Try it – A complete answer lists every line of the entries below where the string "pixels" appears.

Data under study –
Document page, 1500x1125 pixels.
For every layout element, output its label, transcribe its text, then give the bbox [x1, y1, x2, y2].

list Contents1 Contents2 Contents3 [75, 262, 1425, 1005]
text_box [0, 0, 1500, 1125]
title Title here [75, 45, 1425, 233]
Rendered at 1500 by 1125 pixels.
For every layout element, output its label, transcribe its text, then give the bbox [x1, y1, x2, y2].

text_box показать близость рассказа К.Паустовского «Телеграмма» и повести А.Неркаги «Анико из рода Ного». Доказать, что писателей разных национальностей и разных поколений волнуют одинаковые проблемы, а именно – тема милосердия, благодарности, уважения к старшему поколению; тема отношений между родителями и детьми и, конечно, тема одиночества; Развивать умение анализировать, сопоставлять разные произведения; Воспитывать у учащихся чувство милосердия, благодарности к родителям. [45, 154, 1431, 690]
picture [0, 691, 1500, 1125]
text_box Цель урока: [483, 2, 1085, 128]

Response to this exercise –
Document page, 1500x1125 pixels.
Rendered at 1500 by 1125 pixels.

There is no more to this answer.